Records for the task:
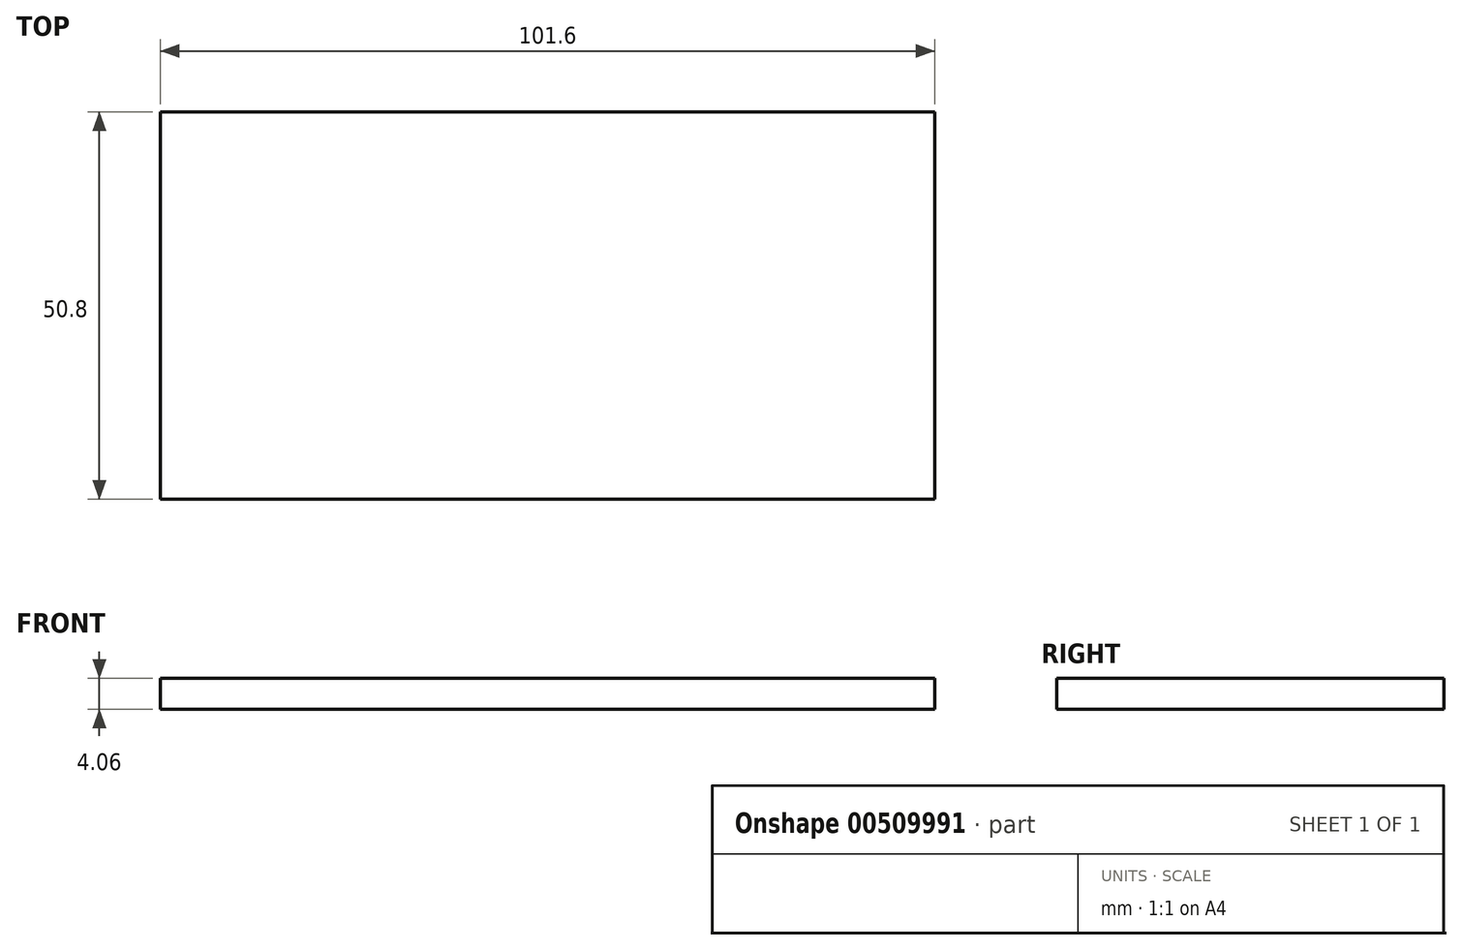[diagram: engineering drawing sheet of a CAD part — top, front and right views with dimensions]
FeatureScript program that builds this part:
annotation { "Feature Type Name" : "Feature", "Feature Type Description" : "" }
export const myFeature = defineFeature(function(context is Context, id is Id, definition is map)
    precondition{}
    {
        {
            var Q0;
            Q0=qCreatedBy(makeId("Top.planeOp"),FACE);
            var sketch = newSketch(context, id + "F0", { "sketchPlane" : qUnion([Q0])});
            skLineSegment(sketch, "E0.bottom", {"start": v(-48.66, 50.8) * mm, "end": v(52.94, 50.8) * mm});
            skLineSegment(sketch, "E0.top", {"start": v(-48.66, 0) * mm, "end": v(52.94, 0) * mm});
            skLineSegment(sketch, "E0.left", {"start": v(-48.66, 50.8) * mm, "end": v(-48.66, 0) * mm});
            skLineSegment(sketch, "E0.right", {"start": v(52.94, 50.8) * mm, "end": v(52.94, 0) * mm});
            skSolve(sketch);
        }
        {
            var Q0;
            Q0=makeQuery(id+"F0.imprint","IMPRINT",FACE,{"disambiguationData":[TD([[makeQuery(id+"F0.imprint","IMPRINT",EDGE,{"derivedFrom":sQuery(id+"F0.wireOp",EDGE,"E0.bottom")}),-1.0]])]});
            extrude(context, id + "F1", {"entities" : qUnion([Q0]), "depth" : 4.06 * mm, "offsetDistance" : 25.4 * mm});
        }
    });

What the task requires: Count the lines above that contain the string "bottom", with case counting. Give only the number.

Exercise output: 2